Bob Cropf

End of capitalism?

In economics, public finance on February 13, 2009 at 8:32 PM

Fascinating interview with social thinker Immanuel Wallerstein to be found here. Wallerstein is not an economist but is a highly respected social thinker. This is the first time I’ve heard of Jae-Jung Suh, who is his interviewer.

Wallerstein makes several provocative statements during the course of the interview, such as the following:
“I think U.S. hegemony has been in decline ever since that time. I analyze these things in terms of what are called Kondratieff (Kondratiev) phases, and we entered a Kondratieff B phase at about that time. The world economy has been in relative stagnation for 30 years. ”

“The second thing that happens when you have a Kondratieff B phase is that people who want to make a lot of money shift to the financial sphere; basically, speculation through debt mechanisms of various kinds.”

“There is a crisis of the capitalist system, that is to say we have the conjuncture of normal downturn processes. What I think of as the fundamental crisis of the system is such that I don’t think the system will be here 20 or 30 years from now. It will have disappeared and been completely replaced by some other kind of world system.”

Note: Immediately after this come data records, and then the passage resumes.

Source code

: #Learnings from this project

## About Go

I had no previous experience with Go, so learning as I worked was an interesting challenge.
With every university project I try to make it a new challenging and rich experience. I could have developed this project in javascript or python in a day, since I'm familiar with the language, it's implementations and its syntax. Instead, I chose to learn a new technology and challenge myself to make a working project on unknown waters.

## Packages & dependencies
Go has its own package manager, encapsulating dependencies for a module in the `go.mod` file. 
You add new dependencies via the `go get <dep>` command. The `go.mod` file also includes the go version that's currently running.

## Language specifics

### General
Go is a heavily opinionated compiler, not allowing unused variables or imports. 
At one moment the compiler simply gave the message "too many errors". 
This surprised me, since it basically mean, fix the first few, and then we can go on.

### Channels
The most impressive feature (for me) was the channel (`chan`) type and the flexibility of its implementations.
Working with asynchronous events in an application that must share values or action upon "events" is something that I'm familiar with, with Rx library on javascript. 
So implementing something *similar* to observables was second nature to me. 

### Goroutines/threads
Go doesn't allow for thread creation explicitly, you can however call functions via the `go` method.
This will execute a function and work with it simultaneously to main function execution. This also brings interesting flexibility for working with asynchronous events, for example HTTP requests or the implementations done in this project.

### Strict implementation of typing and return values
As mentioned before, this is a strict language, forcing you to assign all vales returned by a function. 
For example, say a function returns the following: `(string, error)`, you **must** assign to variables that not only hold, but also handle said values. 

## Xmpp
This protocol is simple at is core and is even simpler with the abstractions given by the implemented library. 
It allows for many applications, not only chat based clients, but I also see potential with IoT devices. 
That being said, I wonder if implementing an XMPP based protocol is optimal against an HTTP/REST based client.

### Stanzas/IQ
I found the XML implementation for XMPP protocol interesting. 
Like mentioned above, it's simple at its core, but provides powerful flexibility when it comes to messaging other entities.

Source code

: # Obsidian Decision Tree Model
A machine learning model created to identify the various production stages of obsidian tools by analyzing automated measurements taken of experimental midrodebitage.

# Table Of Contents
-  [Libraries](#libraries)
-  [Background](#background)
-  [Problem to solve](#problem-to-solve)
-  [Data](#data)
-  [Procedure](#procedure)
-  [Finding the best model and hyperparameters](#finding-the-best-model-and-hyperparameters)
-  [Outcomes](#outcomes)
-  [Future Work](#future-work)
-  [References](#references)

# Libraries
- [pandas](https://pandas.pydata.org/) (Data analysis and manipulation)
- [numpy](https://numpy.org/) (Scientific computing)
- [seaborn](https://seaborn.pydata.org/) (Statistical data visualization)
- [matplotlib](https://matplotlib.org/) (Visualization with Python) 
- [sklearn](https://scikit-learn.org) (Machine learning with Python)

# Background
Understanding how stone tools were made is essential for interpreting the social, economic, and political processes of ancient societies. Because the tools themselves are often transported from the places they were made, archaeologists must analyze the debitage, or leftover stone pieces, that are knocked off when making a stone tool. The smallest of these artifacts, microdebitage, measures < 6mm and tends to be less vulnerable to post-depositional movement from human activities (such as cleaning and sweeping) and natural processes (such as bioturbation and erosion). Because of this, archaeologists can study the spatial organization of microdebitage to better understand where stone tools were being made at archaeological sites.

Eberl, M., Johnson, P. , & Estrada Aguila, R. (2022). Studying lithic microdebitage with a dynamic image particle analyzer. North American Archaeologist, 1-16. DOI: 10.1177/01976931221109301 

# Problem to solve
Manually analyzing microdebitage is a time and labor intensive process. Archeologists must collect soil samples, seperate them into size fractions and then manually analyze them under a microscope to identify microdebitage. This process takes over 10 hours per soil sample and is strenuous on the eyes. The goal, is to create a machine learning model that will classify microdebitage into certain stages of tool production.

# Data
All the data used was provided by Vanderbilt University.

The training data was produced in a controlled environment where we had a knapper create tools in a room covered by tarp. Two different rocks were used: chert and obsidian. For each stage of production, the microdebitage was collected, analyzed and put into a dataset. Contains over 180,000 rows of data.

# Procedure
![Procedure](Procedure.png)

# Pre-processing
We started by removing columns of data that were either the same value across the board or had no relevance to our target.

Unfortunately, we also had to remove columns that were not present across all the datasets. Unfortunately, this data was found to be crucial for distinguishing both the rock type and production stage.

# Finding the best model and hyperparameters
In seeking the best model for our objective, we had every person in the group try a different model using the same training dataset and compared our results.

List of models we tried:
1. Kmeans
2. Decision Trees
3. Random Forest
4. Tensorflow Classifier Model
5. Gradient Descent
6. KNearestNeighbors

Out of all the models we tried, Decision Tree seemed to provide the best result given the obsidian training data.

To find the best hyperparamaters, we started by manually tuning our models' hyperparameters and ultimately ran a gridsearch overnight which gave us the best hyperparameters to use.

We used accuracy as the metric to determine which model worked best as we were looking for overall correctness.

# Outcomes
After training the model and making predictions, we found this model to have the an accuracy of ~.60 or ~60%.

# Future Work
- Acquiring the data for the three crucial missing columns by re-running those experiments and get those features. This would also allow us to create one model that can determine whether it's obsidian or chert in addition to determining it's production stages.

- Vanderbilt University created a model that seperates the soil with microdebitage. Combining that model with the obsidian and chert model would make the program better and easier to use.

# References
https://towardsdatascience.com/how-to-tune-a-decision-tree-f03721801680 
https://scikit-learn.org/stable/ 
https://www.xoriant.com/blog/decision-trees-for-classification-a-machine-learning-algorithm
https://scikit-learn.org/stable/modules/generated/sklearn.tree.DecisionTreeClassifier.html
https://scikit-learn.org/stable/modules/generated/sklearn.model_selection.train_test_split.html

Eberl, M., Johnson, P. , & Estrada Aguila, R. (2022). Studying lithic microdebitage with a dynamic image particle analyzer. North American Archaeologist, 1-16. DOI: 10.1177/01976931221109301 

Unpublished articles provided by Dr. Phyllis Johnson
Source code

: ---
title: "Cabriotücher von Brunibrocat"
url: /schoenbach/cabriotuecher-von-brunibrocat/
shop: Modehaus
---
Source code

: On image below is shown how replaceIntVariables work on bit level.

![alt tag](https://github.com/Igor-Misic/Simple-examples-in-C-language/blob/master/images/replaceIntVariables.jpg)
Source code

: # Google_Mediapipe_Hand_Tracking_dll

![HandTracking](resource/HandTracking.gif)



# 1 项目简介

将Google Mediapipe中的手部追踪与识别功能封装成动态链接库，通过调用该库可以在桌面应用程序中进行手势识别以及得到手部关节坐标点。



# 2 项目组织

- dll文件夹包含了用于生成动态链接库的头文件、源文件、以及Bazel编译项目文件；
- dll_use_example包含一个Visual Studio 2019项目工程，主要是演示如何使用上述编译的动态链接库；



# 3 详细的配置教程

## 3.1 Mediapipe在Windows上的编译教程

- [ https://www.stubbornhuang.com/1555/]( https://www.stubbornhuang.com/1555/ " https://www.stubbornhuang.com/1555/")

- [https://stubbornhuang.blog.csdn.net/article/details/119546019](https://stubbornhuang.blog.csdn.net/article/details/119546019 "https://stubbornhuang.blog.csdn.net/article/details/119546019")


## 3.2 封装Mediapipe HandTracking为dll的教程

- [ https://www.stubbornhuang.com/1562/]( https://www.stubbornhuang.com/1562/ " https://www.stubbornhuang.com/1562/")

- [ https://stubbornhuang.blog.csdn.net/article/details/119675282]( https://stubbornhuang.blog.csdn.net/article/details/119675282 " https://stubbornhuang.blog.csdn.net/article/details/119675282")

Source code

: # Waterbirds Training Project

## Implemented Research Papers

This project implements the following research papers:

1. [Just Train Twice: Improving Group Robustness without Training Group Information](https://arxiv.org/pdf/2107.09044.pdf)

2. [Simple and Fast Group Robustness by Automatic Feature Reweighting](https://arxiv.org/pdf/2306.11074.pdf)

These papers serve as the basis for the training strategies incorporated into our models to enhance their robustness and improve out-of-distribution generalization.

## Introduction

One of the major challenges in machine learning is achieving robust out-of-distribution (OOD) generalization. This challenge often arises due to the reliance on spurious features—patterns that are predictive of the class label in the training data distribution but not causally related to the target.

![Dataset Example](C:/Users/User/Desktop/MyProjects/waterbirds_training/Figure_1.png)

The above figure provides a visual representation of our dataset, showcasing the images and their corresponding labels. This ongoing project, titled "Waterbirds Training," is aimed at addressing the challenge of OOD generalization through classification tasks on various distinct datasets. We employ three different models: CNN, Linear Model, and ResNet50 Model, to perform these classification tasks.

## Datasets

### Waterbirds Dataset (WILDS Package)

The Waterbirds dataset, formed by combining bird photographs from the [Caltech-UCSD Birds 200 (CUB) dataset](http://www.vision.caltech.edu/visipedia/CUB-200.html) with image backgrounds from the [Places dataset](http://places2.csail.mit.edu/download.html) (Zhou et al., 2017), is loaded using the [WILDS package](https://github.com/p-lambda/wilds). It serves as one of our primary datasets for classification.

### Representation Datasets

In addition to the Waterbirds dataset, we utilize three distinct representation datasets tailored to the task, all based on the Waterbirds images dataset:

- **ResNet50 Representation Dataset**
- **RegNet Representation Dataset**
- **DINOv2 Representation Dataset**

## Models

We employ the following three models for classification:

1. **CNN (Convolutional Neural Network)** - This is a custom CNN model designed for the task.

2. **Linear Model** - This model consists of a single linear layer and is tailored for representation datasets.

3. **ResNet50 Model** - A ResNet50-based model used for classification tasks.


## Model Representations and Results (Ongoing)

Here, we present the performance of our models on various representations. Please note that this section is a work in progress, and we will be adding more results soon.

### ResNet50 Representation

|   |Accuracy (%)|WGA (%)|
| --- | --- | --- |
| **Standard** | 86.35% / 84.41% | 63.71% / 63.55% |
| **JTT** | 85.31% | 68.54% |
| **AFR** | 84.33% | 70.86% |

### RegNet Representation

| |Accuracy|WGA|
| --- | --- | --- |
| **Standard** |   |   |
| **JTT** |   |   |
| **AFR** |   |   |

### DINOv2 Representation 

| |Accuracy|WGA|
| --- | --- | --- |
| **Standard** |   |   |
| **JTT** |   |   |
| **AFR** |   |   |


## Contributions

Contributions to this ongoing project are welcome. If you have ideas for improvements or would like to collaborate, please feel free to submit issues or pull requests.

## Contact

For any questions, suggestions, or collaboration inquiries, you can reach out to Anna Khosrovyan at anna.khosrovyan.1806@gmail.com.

“We can have a system better than capitalism or we can have a system that is worse than capitalism. The only thing we can’t have is a capitalist system. Now, I have given you a short version of the whole argument.”

All in all, the interview makes for fascinating, if a little dense, reading. Note that Wallenstein is not stating that capitalism’s demise, as he sees it,will lead to a Marxist future. He does not predict what will happen. He simply says the world order will be different from the one that has dominated the world for the last 100 or so years.


  1. Wallerstien has an interesting world view of the decline of US influence, but I don’t see a departure from capitalism. Much of the world (Russia, China, Brazil, etc.) has been enjoying the fruits of economic growth, and will want more. I think it would require a far greater world crisis, such as ecological disaster, world famine, etc. to push us to toward a Jacoben world.

  2. Huh, Chris, you don´t seem to understand.
    Is not as if you WANT to, but you CAN´t to. Wallerstein implies that trying to maintain capitalism at all costs will lead to a worse situation, it will imply using weapons, maybe even nuclear ones. And your “Far greater world crisis” is already here. He wishes a better system would be put into place, but he implies NOTHING IS GUARANTEED. It could be a “Mad Max” world. Capitalism is exhausted, you can´t make any more profit off of the present model, if the USA can´t with al their might, BRIC countries are even less capable of it.